From 3b964174d57bb19d7812fc8d2259c618bd73d2b1 Mon Sep 17 00:00:00 2001
From: Kevin Fenzi <kevin@scrye.com>
Date: Tue, 6 Jan 2015 22:43:54 +0000
Subject: [PATCH] First hacked up varnish vcl for stg that works with 4.0

---
 roles/varnish/files/proxy.vcl.stg | 150 ++++++++++++++----------------
 1 file changed, 71 insertions(+), 79 deletions(-)
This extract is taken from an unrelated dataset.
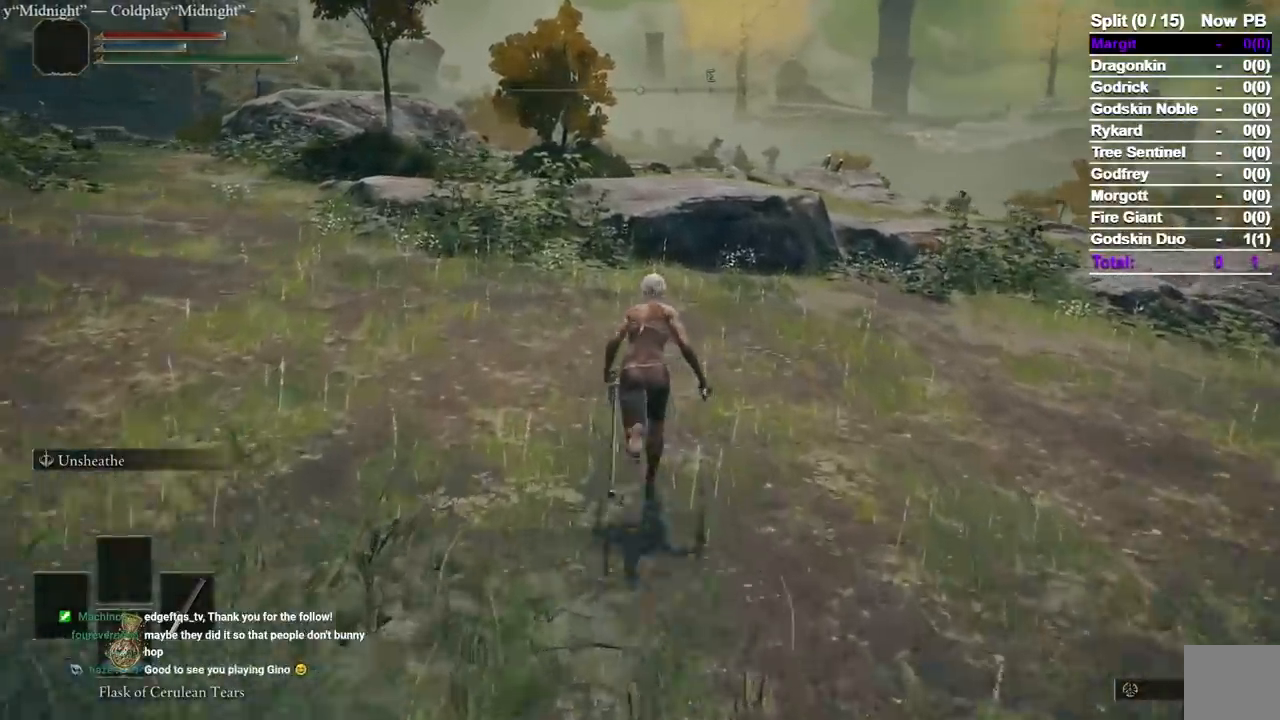
{"dt_ms": 500, "buttons": ["B"], "left_stick": "up", "right_stick": "center", "events": []}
diff --git a/roles/varnish/files/proxy.vcl.stg b/roles/varnish/files/proxy.vcl.stg
index a57280b708..6d6da14284 100644
--- a/roles/varnish/files/proxy.vcl.stg
+++ b/roles/varnish/files/proxy.vcl.stg
@@ -1,15 +1,6 @@
 vcl 4.0;
-#This is a basic VCL configuration file for varnish.  See the vcl(7)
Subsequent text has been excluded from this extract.